─── 数据条目 ───

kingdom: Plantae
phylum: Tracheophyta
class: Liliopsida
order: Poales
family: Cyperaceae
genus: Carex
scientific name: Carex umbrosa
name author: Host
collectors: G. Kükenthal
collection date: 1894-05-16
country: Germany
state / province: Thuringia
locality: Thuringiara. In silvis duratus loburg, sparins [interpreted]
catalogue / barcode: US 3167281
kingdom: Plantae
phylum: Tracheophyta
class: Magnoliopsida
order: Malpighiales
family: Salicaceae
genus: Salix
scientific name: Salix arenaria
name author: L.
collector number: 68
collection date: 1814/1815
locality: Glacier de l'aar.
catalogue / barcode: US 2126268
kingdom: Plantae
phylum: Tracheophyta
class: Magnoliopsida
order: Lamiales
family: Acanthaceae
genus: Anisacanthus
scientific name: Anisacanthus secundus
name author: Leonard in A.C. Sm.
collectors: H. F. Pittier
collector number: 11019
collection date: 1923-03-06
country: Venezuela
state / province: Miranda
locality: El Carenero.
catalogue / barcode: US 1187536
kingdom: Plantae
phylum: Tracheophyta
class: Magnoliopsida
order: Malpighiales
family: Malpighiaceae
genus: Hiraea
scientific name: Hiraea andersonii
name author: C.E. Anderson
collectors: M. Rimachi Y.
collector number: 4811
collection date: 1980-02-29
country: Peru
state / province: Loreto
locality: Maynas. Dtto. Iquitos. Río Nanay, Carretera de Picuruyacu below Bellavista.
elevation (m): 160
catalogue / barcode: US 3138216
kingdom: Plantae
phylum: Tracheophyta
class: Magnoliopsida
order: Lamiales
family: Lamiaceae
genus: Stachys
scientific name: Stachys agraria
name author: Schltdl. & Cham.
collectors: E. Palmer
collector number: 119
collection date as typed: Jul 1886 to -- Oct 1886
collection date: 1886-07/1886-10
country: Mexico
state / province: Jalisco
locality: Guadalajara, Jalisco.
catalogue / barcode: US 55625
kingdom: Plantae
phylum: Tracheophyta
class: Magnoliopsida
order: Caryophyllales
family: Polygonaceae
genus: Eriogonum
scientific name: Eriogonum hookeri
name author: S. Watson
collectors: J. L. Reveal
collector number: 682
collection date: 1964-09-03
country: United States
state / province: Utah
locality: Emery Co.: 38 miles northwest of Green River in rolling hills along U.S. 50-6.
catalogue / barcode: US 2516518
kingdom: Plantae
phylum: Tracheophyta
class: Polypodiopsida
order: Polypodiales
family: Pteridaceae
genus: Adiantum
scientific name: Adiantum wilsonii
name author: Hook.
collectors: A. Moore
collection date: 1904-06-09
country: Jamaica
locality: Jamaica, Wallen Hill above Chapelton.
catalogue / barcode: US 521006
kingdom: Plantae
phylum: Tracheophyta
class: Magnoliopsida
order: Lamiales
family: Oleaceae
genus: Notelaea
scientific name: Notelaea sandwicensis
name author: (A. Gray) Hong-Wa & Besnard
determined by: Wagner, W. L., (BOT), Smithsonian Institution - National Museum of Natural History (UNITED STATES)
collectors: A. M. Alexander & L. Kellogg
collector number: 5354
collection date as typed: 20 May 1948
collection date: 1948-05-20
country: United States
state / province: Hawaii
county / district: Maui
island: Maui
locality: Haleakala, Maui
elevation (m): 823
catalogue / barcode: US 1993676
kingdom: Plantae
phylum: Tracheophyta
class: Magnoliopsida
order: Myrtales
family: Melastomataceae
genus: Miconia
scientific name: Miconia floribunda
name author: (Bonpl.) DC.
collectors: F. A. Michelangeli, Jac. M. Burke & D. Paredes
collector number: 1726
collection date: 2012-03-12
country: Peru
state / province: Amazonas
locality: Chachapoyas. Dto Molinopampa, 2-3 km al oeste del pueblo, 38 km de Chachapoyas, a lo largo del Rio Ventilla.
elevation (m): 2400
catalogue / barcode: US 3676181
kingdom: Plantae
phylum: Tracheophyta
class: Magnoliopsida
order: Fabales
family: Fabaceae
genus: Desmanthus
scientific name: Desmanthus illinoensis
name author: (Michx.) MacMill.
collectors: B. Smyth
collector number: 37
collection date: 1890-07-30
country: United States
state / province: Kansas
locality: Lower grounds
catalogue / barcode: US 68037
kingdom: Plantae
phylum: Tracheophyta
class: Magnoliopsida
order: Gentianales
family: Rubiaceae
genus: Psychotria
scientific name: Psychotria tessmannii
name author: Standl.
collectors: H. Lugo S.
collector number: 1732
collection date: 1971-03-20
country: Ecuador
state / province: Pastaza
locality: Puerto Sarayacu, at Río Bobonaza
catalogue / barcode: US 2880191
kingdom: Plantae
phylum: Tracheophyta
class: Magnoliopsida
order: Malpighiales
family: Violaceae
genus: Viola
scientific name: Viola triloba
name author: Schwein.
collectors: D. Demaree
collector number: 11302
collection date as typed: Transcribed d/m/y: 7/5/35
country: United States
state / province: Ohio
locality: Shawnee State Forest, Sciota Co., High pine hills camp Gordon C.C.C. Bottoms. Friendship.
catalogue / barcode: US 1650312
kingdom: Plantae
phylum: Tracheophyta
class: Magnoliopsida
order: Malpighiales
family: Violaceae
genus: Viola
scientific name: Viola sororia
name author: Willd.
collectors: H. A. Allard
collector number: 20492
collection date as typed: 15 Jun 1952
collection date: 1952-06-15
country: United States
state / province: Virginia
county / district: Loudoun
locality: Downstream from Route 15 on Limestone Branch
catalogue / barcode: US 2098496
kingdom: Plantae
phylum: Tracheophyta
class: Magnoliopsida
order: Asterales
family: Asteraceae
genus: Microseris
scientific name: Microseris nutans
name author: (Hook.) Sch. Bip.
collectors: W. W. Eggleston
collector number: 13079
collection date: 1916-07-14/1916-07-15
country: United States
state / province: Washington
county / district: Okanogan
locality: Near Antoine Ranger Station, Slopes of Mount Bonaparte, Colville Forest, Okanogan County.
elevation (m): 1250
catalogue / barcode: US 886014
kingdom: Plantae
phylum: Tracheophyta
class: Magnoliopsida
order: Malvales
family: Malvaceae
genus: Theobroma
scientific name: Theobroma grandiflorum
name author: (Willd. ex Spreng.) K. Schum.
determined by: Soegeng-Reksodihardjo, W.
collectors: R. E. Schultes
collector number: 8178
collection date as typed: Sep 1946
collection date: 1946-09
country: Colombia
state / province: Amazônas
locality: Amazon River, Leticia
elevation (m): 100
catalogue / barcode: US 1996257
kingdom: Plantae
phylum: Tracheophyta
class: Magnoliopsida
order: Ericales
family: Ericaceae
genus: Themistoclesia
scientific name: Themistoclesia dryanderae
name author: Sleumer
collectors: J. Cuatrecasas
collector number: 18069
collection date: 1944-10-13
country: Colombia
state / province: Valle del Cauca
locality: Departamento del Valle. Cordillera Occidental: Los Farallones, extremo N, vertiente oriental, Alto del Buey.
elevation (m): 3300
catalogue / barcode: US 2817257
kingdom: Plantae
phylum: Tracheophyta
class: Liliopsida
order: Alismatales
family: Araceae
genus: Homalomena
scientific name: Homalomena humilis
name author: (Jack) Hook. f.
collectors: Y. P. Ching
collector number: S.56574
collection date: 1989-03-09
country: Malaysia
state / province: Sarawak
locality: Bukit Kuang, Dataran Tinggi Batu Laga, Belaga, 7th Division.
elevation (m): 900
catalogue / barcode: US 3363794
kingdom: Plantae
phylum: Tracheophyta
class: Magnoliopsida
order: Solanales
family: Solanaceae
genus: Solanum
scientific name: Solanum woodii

───

• **任务目标**: 把上面的清单从头到尾逐行照抄，一字不改。

• **问题解答**:
kingdom: Plantae
phylum: Tracheophyta
class: Liliopsida
order: Poales
family: Cyperaceae
genus: Carex
scientific name: Carex umbrosa
name author: Host
collectors: G. Kükenthal
collection date: 1894-05-16
country: Germany
state / province: Thuringia
locality: Thuringiara. In silvis duratus loburg, sparins [interpreted]
catalogue / barcode: US 3167281
kingdom: Plantae
phylum: Tracheophyta
class: Magnoliopsida
order: Malpighiales
family: Salicaceae
genus: Salix
scientific name: Salix arenaria
name author: L.
collector number: 68
collection date: 1814/1815
locality: Glacier de l'aar.
catalogue / barcode: US 2126268
kingdom: Plantae
phylum: Tracheophyta
class: Magnoliopsida
order: Lamiales
family: Acanthaceae
genus: Anisacanthus
scientific name: Anisacanthus secundus
name author: Leonard in A.C. Sm.
collectors: H. F. Pittier
collector number: 11019
collection date: 1923-03-06
country: Venezuela
state / province: Miranda
locality: El Carenero.
catalogue / barcode: US 1187536
kingdom: Plantae
phylum: Tracheophyta
class: Magnoliopsida
order: Malpighiales
family: Malpighiaceae
genus: Hiraea
scientific name: Hiraea andersonii
name author: C.E. Anderson
collectors: M. Rimachi Y.
collector number: 4811
collection date: 1980-02-29
country: Peru
state / province: Loreto
locality: Maynas. Dtto. Iquitos. Río Nanay, Carretera de Picuruyacu below Bellavista.
elevation (m): 160
catalogue / barcode: US 3138216
kingdom: Plantae
phylum: Tracheophyta
class: Magnoliopsida
order: Lamiales
family: Lamiaceae
genus: Stachys
scientific name: Stachys agraria
name author: Schltdl. & Cham.
collectors: E. Palmer
collector number: 119
collection date as typed: Jul 1886 to -- Oct 1886
collection date: 1886-07/1886-10
country: Mexico
state / province: Jalisco
locality: Guadalajara, Jalisco.
catalogue / barcode: US 55625
kingdom: Plantae
phylum: Tracheophyta
class: Magnoliopsida
order: Caryophyllales
family: Polygonaceae
genus: Eriogonum
scientific name: Eriogonum hookeri
name author: S. Watson
collectors: J. L. Reveal
collector number: 682
collection date: 1964-09-03
country: United States
state / province: Utah
locality: Emery Co.: 38 miles northwest of Green River in rolling hills along U.S. 50-6.
catalogue / barcode: US 2516518
kingdom: Plantae
phylum: Tracheophyta
class: Polypodiopsida
order: Polypodiales
family: Pteridaceae
genus: Adiantum
scientific name: Adiantum wilsonii
name author: Hook.
collectors: A. Moore
collection date: 1904-06-09
country: Jamaica
locality: Jamaica, Wallen Hill above Chapelton.
catalogue / barcode: US 521006
kingdom: Plantae
phylum: Tracheophyta
class: Magnoliopsida
order: Lamiales
family: Oleaceae
genus: Notelaea
scientific name: Notelaea sandwicensis
name author: (A. Gray) Hong-Wa & Besnard
determined by: Wagner, W. L., (BOT), Smithsonian Institution - National Museum of Natural History (UNITED STATES)
collectors: A. M. Alexander & L. Kellogg
collector number: 5354
collection date as typed: 20 May 1948
collection date: 1948-05-20
country: United States
state / province: Hawaii
county / district: Maui
island: Maui
locality: Haleakala, Maui
elevation (m): 823
catalogue / barcode: US 1993676
kingdom: Plantae
phylum: Tracheophyta
class: Magnoliopsida
order: Myrtales
family: Melastomataceae
genus: Miconia
scientific name: Miconia floribunda
name author: (Bonpl.) DC.
collectors: F. A. Michelangeli, Jac. M. Burke & D. Paredes
collector number: 1726
collection date: 2012-03-12
country: Peru
state / province: Amazonas
locality: Chachapoyas. Dto Molinopampa, 2-3 km al oeste del pueblo, 38 km de Chachapoyas, a lo largo del Rio Ventilla.
elevation (m): 2400
catalogue / barcode: US 3676181
kingdom: Plantae
phylum: Tracheophyta
class: Magnoliopsida
order: Fabales
family: Fabaceae
genus: Desmanthus
scientific name: Desmanthus illinoensis
name author: (Michx.) MacMill.
collectors: B. Smyth
collector number: 37
collection date: 1890-07-30
country: United States
state / province: Kansas
locality: Lower grounds
catalogue / barcode: US 68037
kingdom: Plantae
phylum: Tracheophyta
class: Magnoliopsida
order: Gentianales
family: Rubiaceae
genus: Psychotria
scientific name: Psychotria tessmannii
name author: Standl.
collectors: H. Lugo S.
collector number: 1732
collection date: 1971-03-20
country: Ecuador
state / province: Pastaza
locality: Puerto Sarayacu, at Río Bobonaza
catalogue / barcode: US 2880191
kingdom: Plantae
phylum: Tracheophyta
class: Magnoliopsida
order: Malpighiales
family: Violaceae
genus: Viola
scientific name: Viola triloba
name author: Schwein.
collectors: D. Demaree
collector number: 11302
collection date as typed: Transcribed d/m/y: 7/5/35
country: United States
state / province: Ohio
locality: Shawnee State Forest, Sciota Co., High pine hills camp Gordon C.C.C. Bottoms. Friendship.
catalogue / barcode: US 1650312
kingdom: Plantae
phylum: Tracheophyta
class: Magnoliopsida
order: Malpighiales
family: Violaceae
genus: Viola
scientific name: Viola sororia
name author: Willd.
collectors: H. A. Allard
collector number: 20492
collection date as typed: 15 Jun 1952
collection date: 1952-06-15
country: United States
state / province: Virginia
county / district: Loudoun
locality: Downstream from Route 15 on Limestone Branch
catalogue / barcode: US 2098496
kingdom: Plantae
phylum: Tracheophyta
class: Magnoliopsida
order: Asterales
family: Asteraceae
genus: Microseris
scientific name: Microseris nutans
name author: (Hook.) Sch. Bip.
collectors: W. W. Eggleston
collector number: 13079
collection date: 1916-07-14/1916-07-15
country: United States
state / province: Washington
county / district: Okanogan
locality: Near Antoine Ranger Station, Slopes of Mount Bonaparte, Colville Forest, Okanogan County.
elevation (m): 1250
catalogue / barcode: US 886014
kingdom: Plantae
phylum: Tracheophyta
class: Magnoliopsida
order: Malvales
family: Malvaceae
genus: Theobroma
scientific name: Theobroma grandiflorum
name author: (Willd. ex Spreng.) K. Schum.
determined by: Soegeng-Reksodihardjo, W.
collectors: R. E. Schultes
collector number: 8178
collection date as typed: Sep 1946
collection date: 1946-09
country: Colombia
state / province: Amazônas
locality: Amazon River, Leticia
elevation (m): 100
catalogue / barcode: US 1996257
kingdom: Plantae
phylum: Tracheophyta
class: Magnoliopsida
order: Ericales
family: Ericaceae
genus: Themistoclesia
scientific name: Themistoclesia dryanderae
name author: Sleumer
collectors: J. Cuatrecasas
collector number: 18069
collection date: 1944-10-13
country: Colombia
state / province: Valle del Cauca
locality: Departamento del Valle. Cordillera Occidental: Los Farallones, extremo N, vertiente oriental, Alto del Buey.
elevation (m): 3300
catalogue / barcode: US 2817257
kingdom: Plantae
phylum: Tracheophyta
class: Liliopsida
order: Alismatales
family: Araceae
genus: Homalomena
scientific name: Homalomena humilis
name author: (Jack) Hook. f.
collectors: Y. P. Ching
collector number: S.56574
collection date: 1989-03-09
country: Malaysia
state / province: Sarawak
locality: Bukit Kuang, Dataran Tinggi Batu Laga, Belaga, 7th Division.
elevation (m): 900
catalogue / barcode: US 3363794
kingdom: Plantae
phylum: Tracheophyta
class: Magnoliopsida
order: Solanales
family: Solanaceae
genus: Solanum
scientific name: Solanum woodii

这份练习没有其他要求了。